Supporters of Iran opposition leader Mir Hossein Mousavi are protesting in the capital Tehran for the fourth straight day over the disputed presidential election.
Mr Mousavi called his followers back onto the streets of Tehran for another mass rally over the disputed presidential election and urged them to wear black to mourn those killed in clashes.
The call for opponents of President Mahmoud Ahmadinejad to rally again was in open defiance of the country's supreme leader, who has urged the nation to unite behind the Islamic state.
It came a day after tens of thousands marched silently down a main street of the capital, brandishing posters of Mr Mousavi and waving V-for-victory signs, amateur video showed. Some covered their mouths with masks.
International news organisations have been banned from covering the protests over last Friday's election, which the government declared hard-line President Mahmoud Ahmadinejad won by a landslide.
Mr Mousavi and his supporters claim Friday's election was rigged and he was the true winner.
On Monday, hundreds of thousands turned out in a huge procession that recalled the scale of protests during the 1979 Islamic Revolution.
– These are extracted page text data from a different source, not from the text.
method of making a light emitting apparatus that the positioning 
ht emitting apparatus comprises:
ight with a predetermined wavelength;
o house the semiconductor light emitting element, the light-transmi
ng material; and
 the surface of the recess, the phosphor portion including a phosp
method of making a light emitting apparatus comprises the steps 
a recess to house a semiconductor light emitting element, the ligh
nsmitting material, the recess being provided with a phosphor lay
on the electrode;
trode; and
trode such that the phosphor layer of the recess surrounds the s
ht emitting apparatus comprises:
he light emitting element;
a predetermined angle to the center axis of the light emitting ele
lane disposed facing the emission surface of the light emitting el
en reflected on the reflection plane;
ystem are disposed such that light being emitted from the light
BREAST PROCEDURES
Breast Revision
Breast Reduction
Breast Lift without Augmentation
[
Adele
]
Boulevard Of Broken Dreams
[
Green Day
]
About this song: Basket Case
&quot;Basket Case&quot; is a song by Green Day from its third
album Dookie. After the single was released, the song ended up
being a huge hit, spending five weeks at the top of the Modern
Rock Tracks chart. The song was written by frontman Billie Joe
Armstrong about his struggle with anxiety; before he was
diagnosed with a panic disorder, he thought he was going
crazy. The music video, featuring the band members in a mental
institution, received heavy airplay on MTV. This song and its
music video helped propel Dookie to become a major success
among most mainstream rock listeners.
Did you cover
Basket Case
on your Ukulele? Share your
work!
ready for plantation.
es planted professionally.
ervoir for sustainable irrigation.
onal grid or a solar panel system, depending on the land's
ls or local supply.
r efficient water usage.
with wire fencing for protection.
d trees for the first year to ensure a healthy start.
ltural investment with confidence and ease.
Seven demonstrators were shot and killed that day by pro-regime militia in the first confirmed deaths during the unrest.
The protest would be the fourth straight day of major marches in the capital - rallies that recalled the unrest three decades ago that brought down Western-backed Shah Mohammad Reza Pahlavi and propelled the Islamic clergy to power.
The street protests have presented one of the gravest threats to Iran's complex blend of democracy and religious authority since the system emerged out of the Islamic revolution.
But the chances of bringing down the Islamic system appear remote. The ruling clerics still command deep public support and are defended by Iran's most powerful military force - the Revolutionary Guard - as well as a vast network of militias.